## Selected excerpt
Segment Open
# How Powerful Was Gondor At Its Height



## Aldarion (Mar 16, 2020)

Just something I wrote:








How Powerful Was Gondor At Its Height


Imrahil’s Statement In Return of the King, Prince Imrahil notes that the 7 000 strong force would have been a “vanguard” of Gondor’s army in time of its greatest strength. T…




militaryfantasy.home.blog





I basically worked off the assumption that Gondor = Byzantium. So I took a look at Byzantine military organization, and then extrapolated from that and from what little we know about Gondor at its greatest (namely, Imrahil's line about "7 000 men" and information about its territorial extent). Result is... well, it was likely _far_ more powerful than most people think, with army numbers going into low six digits.


----------



## Olorgando (Mar 17, 2020)

What leaves me scratching my head is what is meant with a "vanguard". My impression from perhaps the last 100 years or a bit more of warfare would be hardly more than a scouting party, certainly nothing that could engage a serious massing of troop on the opposing side. Not something that such a "vanguard" would be expected to do, anyway. I would guess that they (the scouts) would have the job of informing the main mass of troops about where it would be of the greatest advantage to attack the enemy - or, if the enemy seemed to be at too much of an advantage, how to avoid any contact with them (I'm thinking of Ghân-buri-Ghân leading the Rohirrim, 6000 riders, past a Mordor force sent to impede them by the, by then, secret Stonewain valley … )


----------



## TrollinSun (Mar 18, 2020)

Just to clarify Gondor or Arnor?


----------



## Olorgando (Mar 18, 2020)

Erm … what's unclear about the thread title? 🤨


----------



## Aldarion (Mar 21, 2020)

Olorgando said:


> What leaves me scratching my head is what is meant with a "vanguard". My impression from perhaps the last 100 years or a bit more of warfare would be hardly more than a scouting party, certainly nothing that could engage a serious massing of troop on the opposing side. Not something that such a "vanguard" would be expected to do, anyway. I would guess that they (the scouts) would have the job of informing the main mass of troops about where it would be of the greatest advantage to attack the enemy - or, if the enemy seemed to be at too much of an advantage, how to avoid any contact with them (I'm thinking of Ghân-buri-Ghân leading the Rohirrim, 6000 riders, past a Mordor force sent to impede them by the, by then, secret Stonewain valley … )



Vanguard, as used historically, was supposed to be capable of engaging the enemy in battle. In fact, it was one of basic battle divisions. As I noted, Byzantine army typically deployed in five divisions on march - vanguard, left wing, right wing, center and rear guard. According to Byzantine doctrine, all these divisions were of equal strength, which is how I calculated strength of Gondor's field army at its height. Now, Western European medieval armies could be and were far more varied... but the thing is, Gondor is not based on Western European feudal societies, it is based on Byzantine Empire. Which means it is there we have to look at if we want to understand its organization, be it political or military one, just as we have to look at Anglo-Saxon kingdoms to understand Rohan.

The above, by the way, would make Dunlendings the Celts who lived in Britain (Rohan) before Anglo-Saxons (Rohirrim) arrived. Which would mean that they _are_ related to Gondorians...
Segment Closed
## Exercise set
**A)** From the Gondor thread, list the five divisions in which the Byzantine army typically deployed on the march.
**B)** Based on the Gondor thread, do the following statements agree with it? For each, answer yes or no and quote the deciding words. (i) Aldarion concludes that Gondor's army numbers at its height went into the low six digits. (ii) Olorgando thinks a vanguard could engage a serious massing of troops on the opposing side. (iii) According to Byzantine doctrine, the army's divisions differed in strength.
**C)** Rewrite the Gondor thread from "I basically worked" to "(Mar 17, 2020)", renaming "Gondor" to "the South Kingdom".

## Available data
Segment Open
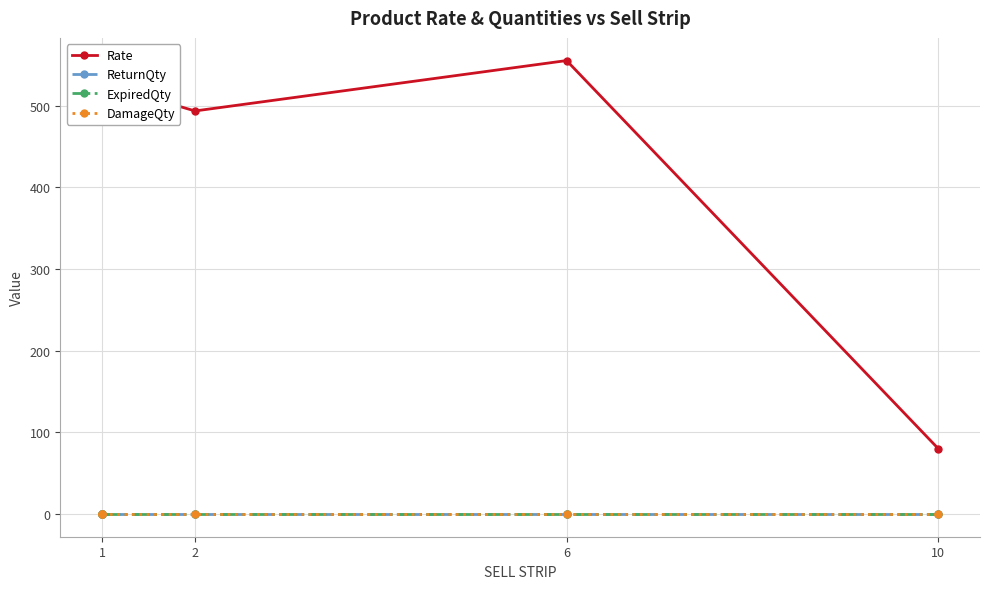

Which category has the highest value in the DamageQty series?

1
Segment Closed
## Per-task outputs
**A)** vanguard, left wing, right wing, center, rear guard

**B)**
(i) Yes: "with army numbers going into low six digits"
(ii) No: "certainly nothing that could engage a serious massing of troop on the opposing side"
(iii) No: "all these divisions were of equal strength"

**C)**
I basically worked off the assumption that the South Kingdom = Byzantium. So I took a look at Byzantine military organization, and then extrapolated from that and from what little we know about the South Kingdom at its greatest (namely, Imrahil's line about "7 000 men" and information about its territorial extent). Result is... well, it was likely _far_ more powerful than most people think, with army numbers going into low six digits.


----------



## Olorgando (Mar 17, 2020)